Irvin Kershner, who helmed 24 films in a career that lasted more than 30 years, but who is probably best known for directing The Empire Strikes Back, has died after a long illness. He was 87.

Kershner had already directed numerous films and TV shows—chiefly crime dramas full of teen hoodlums, Westerns like The Return Of A Man Called Horse, and the thriller Eyes Of Laura Mars—when he was handed the daunting assignment of making the first sequel to the smash hit Star Wars saga. George Lucas, a former student of Kershner’s at USC, offered the job to his old professor in order to concentrate on the film’s financing and production and effects work. Kershner famously refused at first, not wanting to be the guy who had to follow the most successful film in history at that point.

However, he eventually came around (at the insistence of his agent), and soon began to see the film not as a rehash, but as a deeper, darker exploration of its characters—something he was known for in his previous work. Although reviews were initially mixed, over time The Empire Strikes Back has become a fan favorite precisely for all the elements Kershner brought to it, somehow giving a galaxy-spanning space opera full of epic laser battles and spaceship chases and people getting frozen in carbonite an undercurrent of real human drama.

After the success of Empire, Kershner suddenly found himself in demand as a blockbuster director, and was quickly handed the equally unenviable task of orchestrating Sean Connery’s return to the role of James Bond in Never Say Never Again.

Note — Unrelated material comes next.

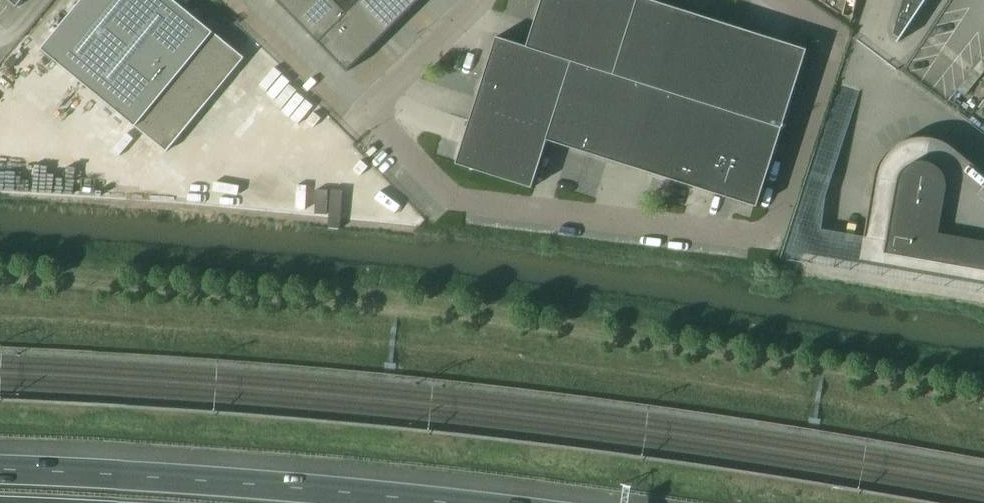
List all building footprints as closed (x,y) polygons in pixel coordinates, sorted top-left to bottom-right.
[(165,0),(91,0),(44,56),(163,164),(244,70),(165,0)] [(278,0),(299,21),(321,0),(279,0),(278,0)] [(335,0),(321,0),(299,21),(319,42),(341,21),(348,14),(335,0)] [(348,14),(362,1),(362,0),(335,0),(348,14)] [(420,0),(362,0),(362,1),(390,30),(420,0)] [(497,36),(484,79),(470,121),(457,162),(457,163),(521,183),(523,184),(533,187),(546,145),(548,139),(590,153),(632,166),(674,179),(715,192),(716,193),(734,199),(754,205),(758,206),(774,156),(780,138),(780,137),(783,127),(808,49),(804,47),(766,35),(724,22),(682,9),(655,0),(542,0),(541,4),(528,46),(497,36)] [(897,25),(894,33),(900,37),(897,41),(899,42),(926,0),(904,0),(897,25)] [(390,30),(362,1),(348,14),(341,21),(370,50),(390,30)] [(370,50),(341,21),(319,42),(348,71),(370,50)] [(953,146),(950,144),(944,141),(941,139),(939,139),(935,138),(929,136),(925,136),(921,136),(915,137),(909,138),(905,140),(901,142),(897,144),(896,145),(893,147),(891,148),(888,151),(885,154),(884,156),(882,159),(880,162),(879,164),(877,168),(876,172),(875,176),(865,236),(861,258),(983,280),(983,171),(953,146)] [(320,206),(321,181),(280,180),(279,205),(320,206)]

Though an “unofficial” Bond film, due to it not being part of EON Productions, it was a box office success, and critics once again praised the film for its human elements—particularly Klaus Maria Brandaeur as the neurotic, oddly sympathetic villain Largo.

Kershner spent much of the ’80s broadening his résumé, playing Zebedee in Martin Scorsese’s The Last Temptation Of Christ; he also turned up as a film director in Steven Seagal’s On Deadly Ground, and played Mr. Stoff in the 1995 comedy Angus. In 1990, he was handed yet another thankless sequel job: RoboCop 2, the follow-up to Paul Verhoeven’s dystopic sci-fi classic, had its own rocky road to production, with an “unfilmable” script by Frank Miller famously cast aside at the last second. But despite critical reaction to the film—who saw it as nothing more than a rehash with extra violence—in my opinion, it’s a vastly underrated successor.


Kershner kept many of Verhoeven’s satirical nods while also adding his own elements of black comedy; midway through the film, the story of RoboCop turns into a tragicomic spin on the Frankenstein myth as, after he’s dismantled by Nuke’s gang of drug lords, OCP refuses to let the poor guy die already, instead hooking his twitching severed torso up to a computer and stuffing him full of all-new Prime Directives. It’s mordant stuff—as is the sequence where OCP unveils a series of failed, suicidal prototypes.

The reaction to RoboCop 2 seemed to sour Kershner on handling any more high-profile projects. He directed episodes of Seaquest DSV and turned in a few more acting cameos in the 1990s, but seemed more or less content to keep on teaching at USC, and doing his part to turn out the next generation of filmmakers. And of course, having one of the greatest science-fiction movies of all time under his belt didn’t hurt.